Abstract:Background: Pleuroparenchymal fibroelastosis (PPFE) is an upper lobe predominant fibrotic lung abnormality associated with increased mortality in established interstitial lung disease. However, the clinical significance of radiologic PPFE progression in lung cancer screening populations remains unclear. We investigated whether longitudinal change in PPFE quantified on low dose CT independently associates with mortality and respiratory morbidity. Methods: We analysed longitudinal low-dose CT scans and clinical data from two lung cancer screening studies: the National Lung Screening Trial (NLST; n=7980) and the SUMMIT study (n=8561). An automated algorithm quantified PPFE volume on baseline and follow up scans. Annualised change in PPFE (dPPFE) was derived and dichotomised using a distribution based threshold to define progressive PPFE. Associations between dPPFE and mortality were evaluated using Cox proportional hazards models adjusted for demographic and clinical variables. In the SUMMIT cohort, dPPFE was also examined in relation to clinical outcomes. Findings: dPPFE independently associated with mortality in both cohorts (NLST: HR 1.25, 95% CI 1.01-1.56, p=0.042; SUMMIT: HR 3.14, 95% CI 1.66-5.97, p<0.001). Kaplan-Meier curves showed reduced survival among participants with progressive PPFE in both cohorts.
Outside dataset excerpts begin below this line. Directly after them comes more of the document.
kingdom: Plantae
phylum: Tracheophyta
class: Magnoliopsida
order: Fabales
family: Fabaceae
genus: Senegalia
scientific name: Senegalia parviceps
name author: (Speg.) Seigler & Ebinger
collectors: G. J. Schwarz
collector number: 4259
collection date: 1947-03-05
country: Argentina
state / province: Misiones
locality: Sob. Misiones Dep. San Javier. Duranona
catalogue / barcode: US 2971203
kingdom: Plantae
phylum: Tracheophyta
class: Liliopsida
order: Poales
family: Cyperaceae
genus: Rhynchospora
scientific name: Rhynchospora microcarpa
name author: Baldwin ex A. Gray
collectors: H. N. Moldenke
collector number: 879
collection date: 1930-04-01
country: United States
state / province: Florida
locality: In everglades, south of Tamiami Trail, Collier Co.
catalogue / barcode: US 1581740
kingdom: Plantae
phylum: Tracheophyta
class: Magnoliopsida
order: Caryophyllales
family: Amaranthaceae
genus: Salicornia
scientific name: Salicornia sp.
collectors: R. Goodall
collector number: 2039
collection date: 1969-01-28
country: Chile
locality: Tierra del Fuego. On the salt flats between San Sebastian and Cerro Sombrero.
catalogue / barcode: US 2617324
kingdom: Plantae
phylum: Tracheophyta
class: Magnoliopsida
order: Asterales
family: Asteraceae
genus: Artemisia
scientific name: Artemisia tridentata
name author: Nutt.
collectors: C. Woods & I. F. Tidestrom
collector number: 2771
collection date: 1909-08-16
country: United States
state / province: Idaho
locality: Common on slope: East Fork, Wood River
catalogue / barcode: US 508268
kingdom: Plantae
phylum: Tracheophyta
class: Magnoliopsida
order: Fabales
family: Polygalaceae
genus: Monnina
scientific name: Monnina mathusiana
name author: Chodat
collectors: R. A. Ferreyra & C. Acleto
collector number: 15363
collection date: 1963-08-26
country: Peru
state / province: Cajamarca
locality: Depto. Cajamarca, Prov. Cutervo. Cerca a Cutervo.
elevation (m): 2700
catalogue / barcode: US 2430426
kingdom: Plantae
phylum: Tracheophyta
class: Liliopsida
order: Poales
In SUMMIT, dPPFE was associated with higher respiratory admissions (IRR 2.79, p<0.001), increased antibiotic and steroid use (IRR 1.55, p=0.010), and a trend towards higher mMRC scores (OR 1.40, p=0.055). Interpretation: Radiologic PPFE progression independently associates with mortality across two large lung cancer screening cohorts and with adverse clinical outcomes. Quantitative assessment of PPFE progression may provide a clinically relevant imaging biomarker for identifying individuals at increased respiratory risk within screening programmes.